This is an attempt on building multipurpose intelligent RAG.
This is invoked through ragmanager.py as streamlit app ->
streamlit run ragmanager.py
This is implemented in mini-litellm-groq.py file which can be run directly as a flask app api. This api can be used anywhere, being openai compatible, i added it to Continue extension of VSCode to leverage the files added to above Rag Manager directly in vscode extension chat.
continue config:
{ "title": "OpenAI-compatible server / API - Custom", "provider": "openai", "model": "MODEL_NAME", "apiKey": "EMPTY", "apiBase": "http://localhost:5000/v1" }
This is available in litellmmini folder for your R&D
This is implemented in mini-litellm-ollama.py file which can be run directly as a flask app api like groq one above. Note: this needs further testing.

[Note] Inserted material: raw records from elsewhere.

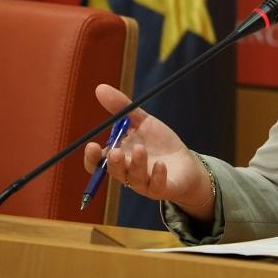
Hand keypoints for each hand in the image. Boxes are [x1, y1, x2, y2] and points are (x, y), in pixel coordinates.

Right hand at [82, 84, 213, 217]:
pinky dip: (158, 175)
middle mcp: (127, 173)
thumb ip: (122, 108)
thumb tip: (100, 88)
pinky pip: (157, 186)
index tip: (91, 145)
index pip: (97, 164)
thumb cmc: (160, 143)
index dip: (91, 158)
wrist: (186, 162)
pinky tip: (161, 164)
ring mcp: (144, 183)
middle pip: (114, 172)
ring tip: (141, 148)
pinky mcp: (162, 188)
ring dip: (137, 164)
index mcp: (119, 158)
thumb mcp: (142, 122)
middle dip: (114, 162)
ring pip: (135, 178)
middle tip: (116, 151)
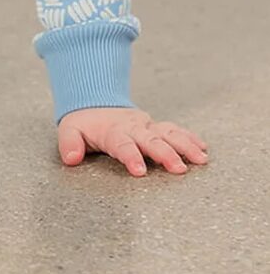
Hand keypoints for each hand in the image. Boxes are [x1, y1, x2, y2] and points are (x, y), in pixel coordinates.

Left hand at [57, 107, 208, 176]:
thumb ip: (69, 144)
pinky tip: (203, 149)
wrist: (95, 102)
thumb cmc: (84, 123)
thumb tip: (71, 159)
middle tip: (178, 169)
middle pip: (151, 139)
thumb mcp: (69, 130)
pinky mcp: (155, 126)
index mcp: (112, 131)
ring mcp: (147, 125)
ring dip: (185, 145)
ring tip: (201, 159)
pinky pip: (175, 129)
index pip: (122, 145)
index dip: (131, 157)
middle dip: (165, 153)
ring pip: (168, 132)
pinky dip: (189, 138)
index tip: (140, 171)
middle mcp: (133, 127)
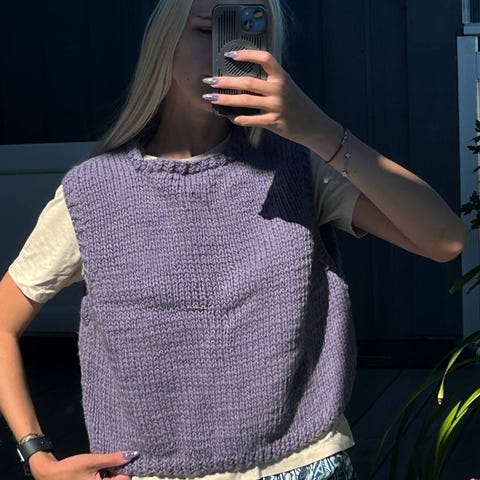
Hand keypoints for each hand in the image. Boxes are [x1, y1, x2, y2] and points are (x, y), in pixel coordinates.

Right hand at [28, 450, 137, 479]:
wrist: (50, 474)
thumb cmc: (70, 468)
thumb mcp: (93, 461)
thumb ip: (113, 459)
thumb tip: (132, 455)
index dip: (126, 468)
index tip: (124, 457)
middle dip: (118, 470)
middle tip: (114, 458)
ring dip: (112, 472)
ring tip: (106, 462)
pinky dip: (105, 475)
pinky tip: (101, 468)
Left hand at [202, 49, 327, 147]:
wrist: (313, 125)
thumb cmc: (297, 105)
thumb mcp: (287, 87)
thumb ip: (270, 82)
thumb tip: (243, 80)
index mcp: (282, 77)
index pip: (264, 58)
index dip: (247, 54)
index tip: (230, 54)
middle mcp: (279, 90)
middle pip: (248, 82)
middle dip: (226, 81)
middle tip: (210, 80)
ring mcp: (276, 106)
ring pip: (246, 101)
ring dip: (226, 99)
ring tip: (211, 97)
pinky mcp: (274, 122)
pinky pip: (252, 120)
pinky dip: (240, 118)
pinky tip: (230, 117)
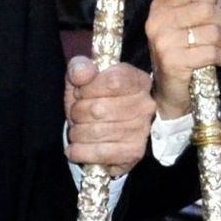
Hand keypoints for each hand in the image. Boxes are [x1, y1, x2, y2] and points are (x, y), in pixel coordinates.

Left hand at [64, 57, 155, 177]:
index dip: (88, 88)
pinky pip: (99, 153)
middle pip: (99, 109)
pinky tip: (75, 148)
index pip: (113, 81)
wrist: (102, 131)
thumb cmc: (94, 100)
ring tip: (77, 130)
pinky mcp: (134, 152)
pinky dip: (80, 151)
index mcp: (138, 80)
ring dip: (77, 133)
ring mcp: (142, 130)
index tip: (80, 92)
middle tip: (77, 114)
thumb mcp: (83, 78)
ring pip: (96, 132)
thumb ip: (80, 68)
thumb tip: (82, 73)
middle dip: (78, 112)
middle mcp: (145, 105)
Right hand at [144, 0, 220, 119]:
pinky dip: (219, 57)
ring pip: (212, 32)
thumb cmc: (184, 49)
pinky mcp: (173, 62)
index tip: (213, 5)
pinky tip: (214, 60)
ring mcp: (163, 42)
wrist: (170, 91)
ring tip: (216, 47)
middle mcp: (157, 22)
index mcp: (160, 6)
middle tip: (217, 32)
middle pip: (206, 9)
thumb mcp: (193, 18)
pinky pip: (210, 52)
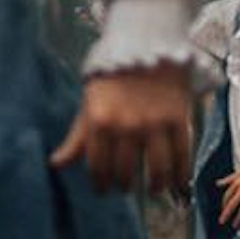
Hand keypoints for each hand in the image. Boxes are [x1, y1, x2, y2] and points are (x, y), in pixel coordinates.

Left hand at [49, 61, 191, 194]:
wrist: (147, 48)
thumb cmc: (112, 78)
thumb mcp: (89, 105)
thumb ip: (77, 138)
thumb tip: (57, 164)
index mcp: (100, 122)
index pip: (98, 165)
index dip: (100, 183)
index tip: (103, 190)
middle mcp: (127, 126)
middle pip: (127, 170)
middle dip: (124, 184)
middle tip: (125, 188)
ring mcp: (155, 124)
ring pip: (157, 168)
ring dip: (155, 185)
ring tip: (153, 189)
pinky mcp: (179, 120)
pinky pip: (182, 155)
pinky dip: (181, 174)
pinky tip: (178, 183)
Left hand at [216, 171, 239, 227]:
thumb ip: (228, 179)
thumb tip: (217, 183)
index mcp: (239, 184)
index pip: (228, 195)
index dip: (224, 203)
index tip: (223, 209)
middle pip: (233, 203)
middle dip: (227, 213)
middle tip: (221, 221)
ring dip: (239, 218)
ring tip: (234, 226)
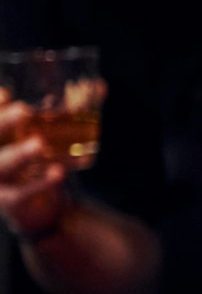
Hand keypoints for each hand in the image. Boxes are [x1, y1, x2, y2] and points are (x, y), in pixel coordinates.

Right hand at [0, 94, 69, 236]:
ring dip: (21, 154)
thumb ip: (69, 111)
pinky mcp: (9, 201)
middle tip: (25, 111)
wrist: (39, 207)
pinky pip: (22, 193)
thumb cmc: (40, 159)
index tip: (6, 93)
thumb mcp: (48, 133)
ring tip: (40, 144)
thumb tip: (100, 85)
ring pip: (3, 164)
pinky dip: (40, 183)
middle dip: (3, 123)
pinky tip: (59, 172)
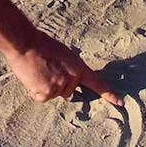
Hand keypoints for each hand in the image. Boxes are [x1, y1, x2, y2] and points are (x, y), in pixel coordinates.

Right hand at [4, 32, 122, 105]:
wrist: (25, 43)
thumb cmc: (41, 45)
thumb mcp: (63, 54)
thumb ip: (70, 68)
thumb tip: (69, 81)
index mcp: (79, 67)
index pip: (97, 83)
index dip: (108, 94)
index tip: (120, 103)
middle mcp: (72, 78)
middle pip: (69, 92)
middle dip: (58, 84)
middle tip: (47, 69)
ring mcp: (59, 86)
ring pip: (54, 95)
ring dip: (45, 87)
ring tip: (38, 71)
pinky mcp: (46, 93)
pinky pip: (42, 98)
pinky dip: (35, 91)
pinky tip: (32, 78)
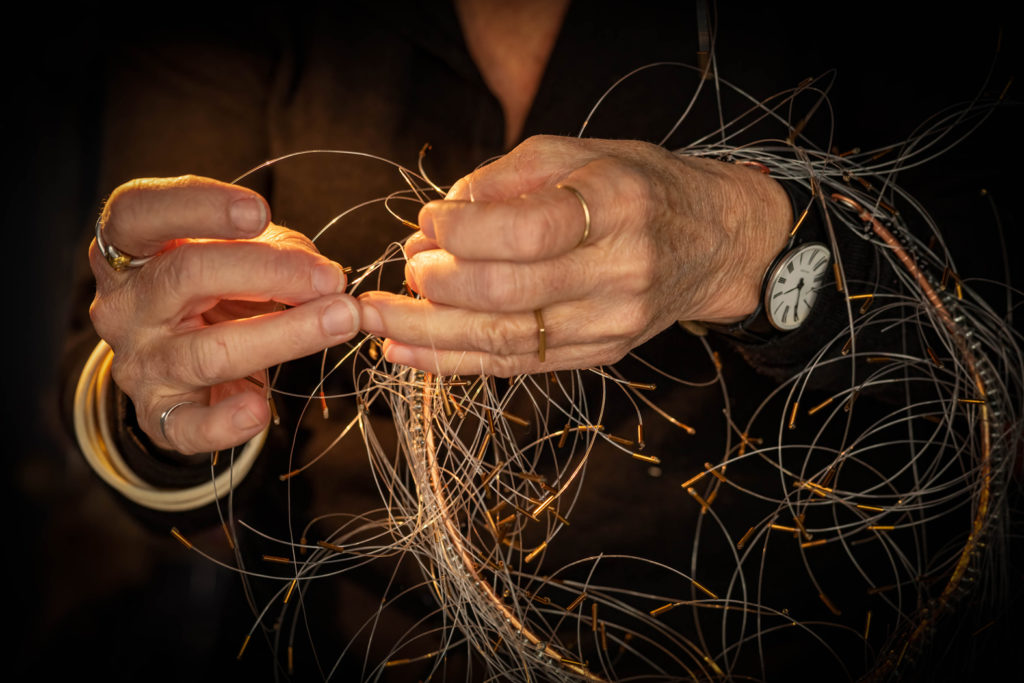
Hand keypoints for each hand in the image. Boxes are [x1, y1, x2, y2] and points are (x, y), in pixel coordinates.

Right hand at [89, 175, 360, 453]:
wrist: (177, 365)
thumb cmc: (213, 291)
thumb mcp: (234, 253)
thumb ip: (272, 248)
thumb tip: (322, 273)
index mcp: (128, 250)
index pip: (140, 213)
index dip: (198, 207)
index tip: (259, 211)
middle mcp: (123, 305)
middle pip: (186, 276)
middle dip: (269, 272)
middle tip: (330, 278)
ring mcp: (139, 364)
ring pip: (207, 351)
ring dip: (285, 335)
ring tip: (341, 320)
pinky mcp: (158, 415)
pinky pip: (187, 427)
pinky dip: (225, 424)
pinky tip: (259, 410)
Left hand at [358, 135, 791, 375]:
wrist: (710, 242)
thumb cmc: (636, 187)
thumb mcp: (579, 153)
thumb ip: (506, 178)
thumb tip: (437, 219)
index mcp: (617, 206)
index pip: (528, 231)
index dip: (464, 231)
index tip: (429, 222)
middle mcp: (620, 271)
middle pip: (509, 294)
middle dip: (438, 285)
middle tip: (406, 268)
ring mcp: (612, 322)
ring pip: (506, 340)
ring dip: (431, 332)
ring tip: (379, 321)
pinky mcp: (600, 354)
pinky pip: (517, 365)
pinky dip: (455, 361)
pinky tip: (408, 352)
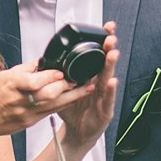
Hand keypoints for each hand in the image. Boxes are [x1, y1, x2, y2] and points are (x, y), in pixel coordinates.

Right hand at [0, 62, 91, 139]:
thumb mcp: (3, 75)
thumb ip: (25, 69)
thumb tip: (43, 62)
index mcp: (12, 84)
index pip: (36, 80)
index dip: (51, 76)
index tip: (62, 71)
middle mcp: (20, 99)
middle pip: (48, 94)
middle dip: (67, 86)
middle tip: (82, 78)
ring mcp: (26, 113)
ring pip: (54, 105)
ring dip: (72, 96)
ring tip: (87, 88)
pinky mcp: (30, 123)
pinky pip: (50, 113)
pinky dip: (63, 104)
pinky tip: (73, 98)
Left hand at [56, 22, 118, 151]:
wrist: (78, 133)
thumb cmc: (73, 111)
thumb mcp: (64, 90)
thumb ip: (62, 76)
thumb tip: (48, 60)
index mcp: (91, 77)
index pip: (97, 56)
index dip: (102, 42)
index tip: (107, 27)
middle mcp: (100, 85)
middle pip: (105, 64)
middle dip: (109, 49)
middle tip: (110, 36)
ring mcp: (104, 97)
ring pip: (108, 79)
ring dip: (111, 66)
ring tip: (113, 53)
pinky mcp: (106, 111)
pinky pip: (108, 100)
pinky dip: (110, 91)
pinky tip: (112, 81)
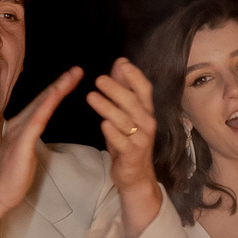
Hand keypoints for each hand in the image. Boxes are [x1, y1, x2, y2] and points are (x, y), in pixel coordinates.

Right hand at [0, 67, 81, 234]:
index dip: (56, 89)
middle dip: (60, 83)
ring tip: (72, 76)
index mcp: (20, 125)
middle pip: (43, 99)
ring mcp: (19, 132)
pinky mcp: (21, 144)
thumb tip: (38, 128)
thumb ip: (30, 136)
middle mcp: (18, 123)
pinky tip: (56, 96)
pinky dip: (47, 106)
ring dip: (57, 89)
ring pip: (41, 105)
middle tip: (77, 69)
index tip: (72, 77)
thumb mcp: (24, 151)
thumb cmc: (11, 176)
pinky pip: (37, 121)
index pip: (42, 103)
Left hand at [86, 58, 158, 198]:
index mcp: (145, 111)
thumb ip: (123, 89)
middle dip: (116, 89)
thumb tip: (120, 63)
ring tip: (91, 97)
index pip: (144, 89)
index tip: (122, 63)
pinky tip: (103, 125)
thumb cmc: (129, 140)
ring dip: (108, 108)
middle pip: (132, 102)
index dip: (135, 76)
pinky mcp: (132, 154)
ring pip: (124, 121)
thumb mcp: (126, 113)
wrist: (136, 175)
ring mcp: (141, 139)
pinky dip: (113, 133)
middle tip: (99, 79)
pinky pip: (122, 142)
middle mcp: (146, 123)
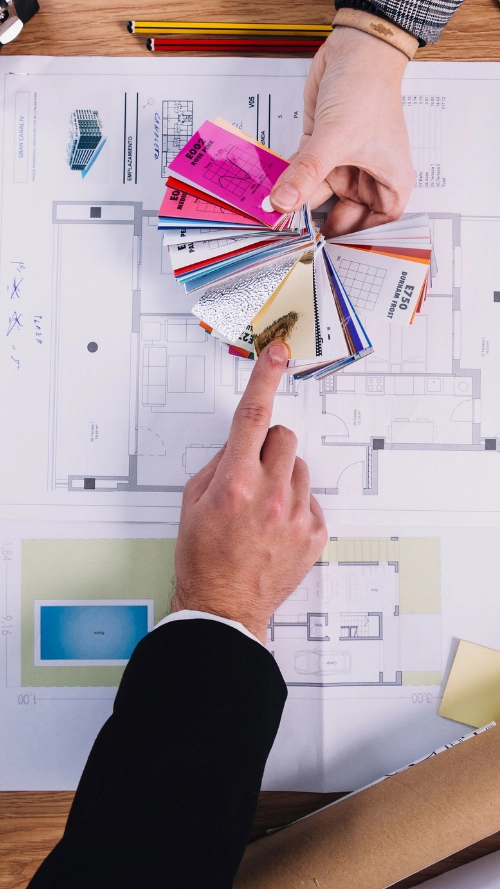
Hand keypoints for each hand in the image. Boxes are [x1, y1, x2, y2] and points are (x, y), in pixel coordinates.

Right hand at [172, 342, 327, 643]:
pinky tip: (275, 528)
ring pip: (299, 468)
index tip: (277, 354)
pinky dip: (294, 506)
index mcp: (234, 482)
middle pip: (283, 437)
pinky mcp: (314, 534)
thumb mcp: (192, 502)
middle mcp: (269, 494)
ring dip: (282, 478)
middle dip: (268, 446)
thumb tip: (239, 443)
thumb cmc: (202, 558)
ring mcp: (296, 515)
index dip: (265, 378)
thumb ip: (217, 464)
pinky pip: (310, 500)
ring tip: (262, 509)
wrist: (224, 606)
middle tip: (251, 472)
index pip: (252, 416)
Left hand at [270, 26, 414, 236]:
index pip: (376, 226)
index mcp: (390, 182)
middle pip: (342, 216)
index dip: (356, 243)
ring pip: (317, 196)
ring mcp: (342, 165)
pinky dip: (287, 183)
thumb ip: (306, 174)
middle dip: (319, 227)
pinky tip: (269, 194)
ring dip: (296, 204)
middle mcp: (367, 178)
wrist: (355, 49)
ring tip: (274, 220)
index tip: (330, 256)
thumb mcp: (336, 139)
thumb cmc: (368, 90)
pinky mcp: (319, 151)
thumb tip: (281, 203)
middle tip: (295, 243)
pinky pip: (301, 176)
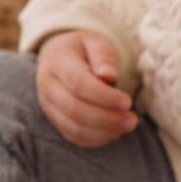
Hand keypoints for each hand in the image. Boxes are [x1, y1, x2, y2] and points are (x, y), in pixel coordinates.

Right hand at [36, 30, 138, 147]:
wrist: (60, 58)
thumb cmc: (83, 50)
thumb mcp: (95, 42)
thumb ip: (103, 56)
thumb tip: (109, 76)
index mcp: (57, 63)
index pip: (78, 84)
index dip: (103, 96)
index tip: (127, 102)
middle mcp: (48, 87)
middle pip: (75, 110)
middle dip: (106, 118)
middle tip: (132, 119)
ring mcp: (49, 108)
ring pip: (74, 128)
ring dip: (104, 132)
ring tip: (127, 125)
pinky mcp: (56, 122)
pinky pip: (75, 137)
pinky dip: (97, 139)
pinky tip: (115, 131)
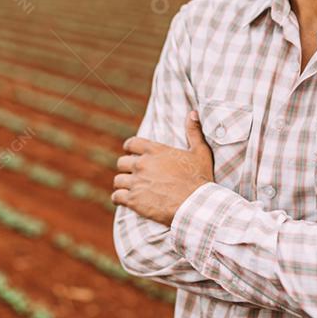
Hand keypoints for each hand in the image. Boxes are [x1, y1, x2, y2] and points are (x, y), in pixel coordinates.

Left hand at [112, 110, 213, 225]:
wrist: (196, 204)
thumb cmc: (199, 178)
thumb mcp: (200, 152)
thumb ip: (194, 131)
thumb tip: (193, 113)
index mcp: (155, 150)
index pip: (131, 143)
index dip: (129, 148)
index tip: (131, 153)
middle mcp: (142, 164)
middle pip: (122, 162)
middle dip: (126, 168)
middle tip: (132, 175)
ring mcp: (137, 182)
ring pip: (118, 180)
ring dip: (122, 184)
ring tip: (127, 189)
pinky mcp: (134, 200)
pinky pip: (116, 196)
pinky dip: (118, 198)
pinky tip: (123, 200)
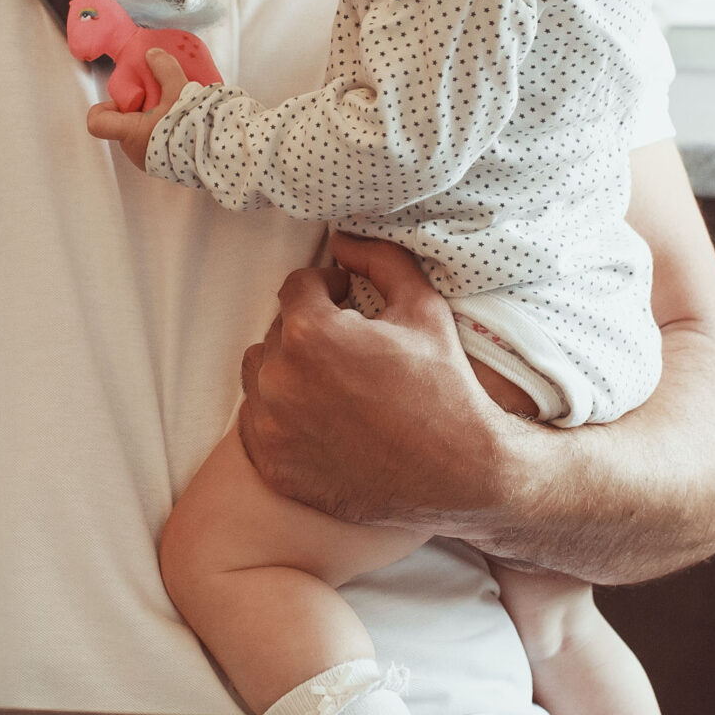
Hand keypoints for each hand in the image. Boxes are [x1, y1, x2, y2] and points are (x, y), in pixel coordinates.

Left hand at [84, 46, 185, 170]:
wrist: (219, 154)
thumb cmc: (193, 125)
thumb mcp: (179, 90)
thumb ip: (164, 69)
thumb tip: (153, 54)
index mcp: (131, 133)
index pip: (96, 122)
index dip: (104, 107)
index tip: (126, 99)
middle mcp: (135, 151)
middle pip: (124, 124)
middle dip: (139, 110)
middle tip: (160, 100)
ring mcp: (149, 162)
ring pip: (141, 135)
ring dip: (153, 122)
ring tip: (176, 113)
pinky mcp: (165, 168)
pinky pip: (156, 146)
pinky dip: (165, 135)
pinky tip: (184, 126)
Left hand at [236, 233, 523, 537]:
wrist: (457, 474)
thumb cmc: (443, 388)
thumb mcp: (423, 308)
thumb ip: (380, 260)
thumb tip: (342, 240)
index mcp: (310, 333)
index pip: (297, 287)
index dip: (328, 287)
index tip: (349, 300)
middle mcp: (278, 379)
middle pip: (278, 331)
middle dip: (310, 330)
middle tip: (351, 348)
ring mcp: (270, 427)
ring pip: (260, 375)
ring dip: (289, 369)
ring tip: (334, 382)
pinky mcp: (271, 465)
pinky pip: (257, 422)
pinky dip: (281, 415)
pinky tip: (323, 419)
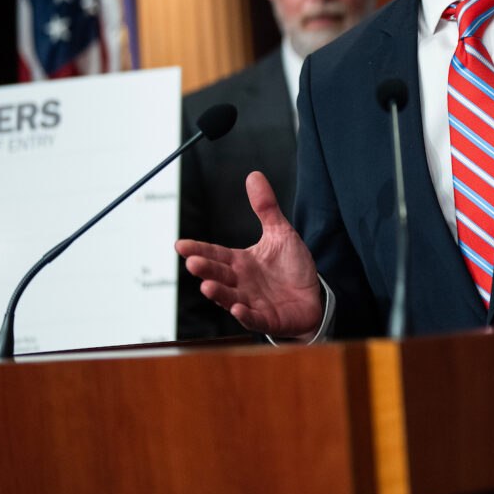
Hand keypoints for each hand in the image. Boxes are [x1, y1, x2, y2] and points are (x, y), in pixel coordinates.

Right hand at [175, 171, 322, 336]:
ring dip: (219, 294)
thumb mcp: (280, 233)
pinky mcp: (268, 318)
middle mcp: (241, 283)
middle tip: (192, 262)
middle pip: (219, 275)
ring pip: (231, 298)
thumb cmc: (292, 268)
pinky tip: (238, 309)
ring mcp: (252, 302)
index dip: (198, 249)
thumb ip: (266, 207)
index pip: (215, 254)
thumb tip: (254, 175)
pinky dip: (246, 315)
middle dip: (205, 269)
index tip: (180, 244)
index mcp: (240, 262)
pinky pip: (254, 318)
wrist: (313, 297)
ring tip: (207, 286)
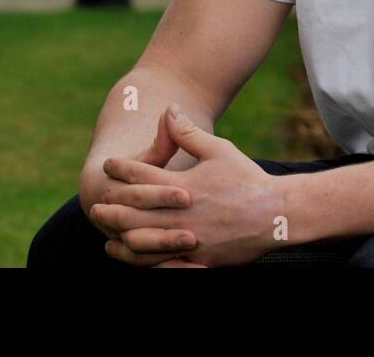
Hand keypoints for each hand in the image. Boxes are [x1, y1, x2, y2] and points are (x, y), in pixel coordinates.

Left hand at [92, 105, 285, 267]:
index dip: (121, 169)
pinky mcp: (197, 260)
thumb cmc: (247, 179)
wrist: (277, 214)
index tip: (109, 166)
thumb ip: (188, 133)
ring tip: (106, 233)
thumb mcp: (219, 150)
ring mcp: (187, 240)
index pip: (141, 176)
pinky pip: (161, 264)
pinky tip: (132, 255)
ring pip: (142, 242)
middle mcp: (180, 214)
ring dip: (120, 236)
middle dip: (112, 207)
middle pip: (133, 212)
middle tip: (96, 204)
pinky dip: (142, 260)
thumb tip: (169, 109)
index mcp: (184, 186)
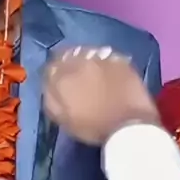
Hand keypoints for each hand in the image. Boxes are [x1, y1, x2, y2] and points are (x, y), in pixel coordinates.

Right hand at [43, 46, 159, 144]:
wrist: (130, 125)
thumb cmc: (94, 127)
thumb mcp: (63, 119)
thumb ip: (51, 98)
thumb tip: (50, 84)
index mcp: (63, 77)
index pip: (51, 66)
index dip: (55, 74)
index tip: (59, 82)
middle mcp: (80, 61)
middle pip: (68, 55)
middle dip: (69, 64)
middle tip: (76, 77)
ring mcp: (102, 58)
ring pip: (87, 52)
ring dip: (86, 60)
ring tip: (92, 72)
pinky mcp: (120, 60)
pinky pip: (107, 56)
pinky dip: (105, 62)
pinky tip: (109, 72)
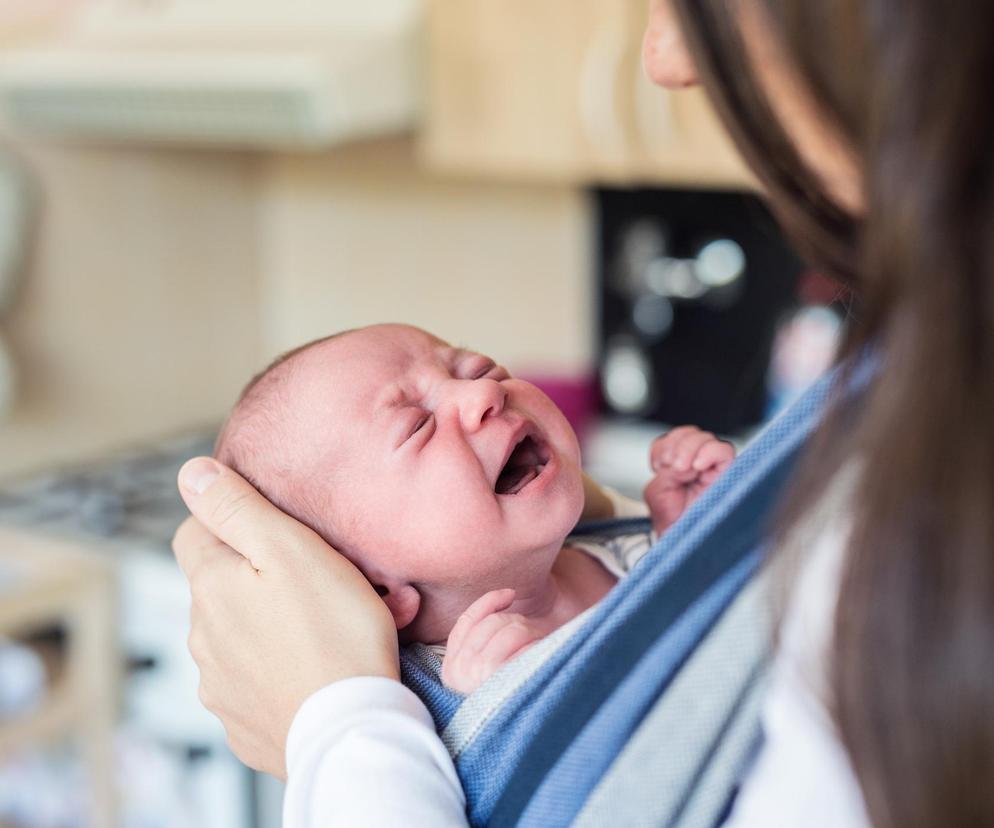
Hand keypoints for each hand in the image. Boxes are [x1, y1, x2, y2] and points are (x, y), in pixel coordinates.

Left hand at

This has many implications:
a. If a separate dedicated endpoint is created for RAG based llm inference, then there is no limit on cut off date or capacity of model. Model's knowledgebase will not be out of date atleast for quite sometime since rag system can be constantly updated.
b. Knowledge rag system can be divided and standardized so that people ca download and use it if required in local environments also.
c. Since it will be centralized, improvement upon the knowledge base as well as far advanced alogoriths and infrastructure can be applied.
d. If required, it can be monetized with a bit higher cost as having a db is far easy and less costly than training a model to perfection on same knowledge.
- With openai compatible endpoint it can be directly used in tools and extensions like continue, aider and others
Benefits should be obvious: a. It can be optimized for personal data across all ai based app running locally. b. With openai compatible endpoint it can be directly used in tools and extensions like continue, aider and others c. People can add their own variations/improvements.